Saturday 29 November 2014

Driver Distraction – Up There With Speeding and Drink Driving, in Terms of Road Safety?


Road safety statistics suggest 9 out of 10 collisions are due to human errors, with the NHTSA (in the US) estimating that 25% of collisions are due to driver distraction. But what is distracting drivers behind the wheel and do these distractions affect everyone in the same way?

It is suggested that a distracted driver is 4 times more likely to be involved in an accident behind the wheel. Mobile phones are not the only source of distraction behind the wheel, eating, smoking or even changing a CD also remove a driver’s concentration from the road long enough to result in an accident.

But it is due to the ever increasing use of mobile phones to make calls, send text messages, take photos and use social media which have led to these concerns for driver distraction.
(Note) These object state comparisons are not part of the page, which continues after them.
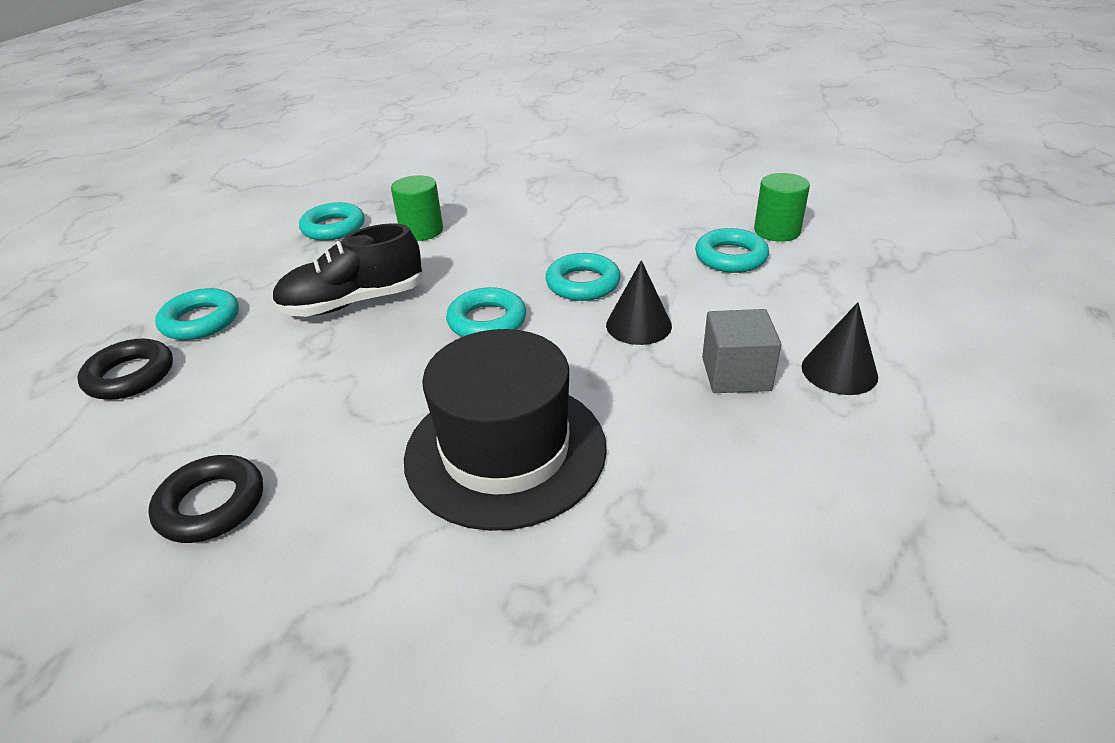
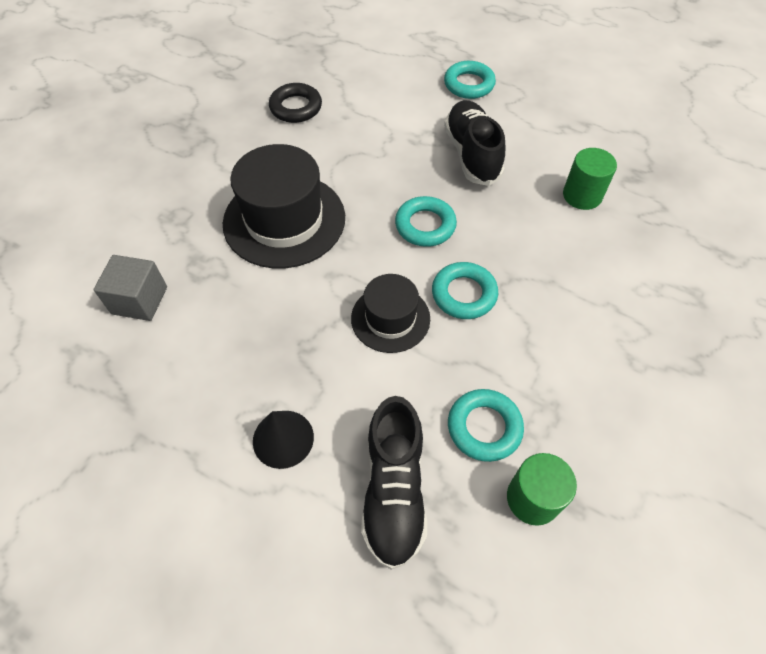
camera: 100 degrees right, 20 degrees up
black ring [77,338,173,400] -> none
turquoise ring [299,202,365,241] -> none
black cone [606,260,672,345] -> black hat [351,274,430,353]
grey cube [702,309,781,393] -> grey cube moved to [94,255,167,321]
none -> black shoe [361,396,427,570]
Advertising campaigns play hypothetical – and sometimes even real – stories of the consequences of driver distraction through our televisions on a daily basis. Yet, drivers continue to take these risks.
But you use a hands-free devise?

Research also suggests that the use of hands-free devices does little to improve driver concentration, although they did tend to prevent drivers from preforming other tasks which demand more of the driver’s concentration (for example texting or eating).

Until autonomy can be a safe and practical reality, driver distraction must be minimised. Are advertising campaigns alone capable of doing this? Are heavier penalties and stricter enforcement the answer? Or does this issue require the more drastic action of making vehicles mobile phone signal black-spots?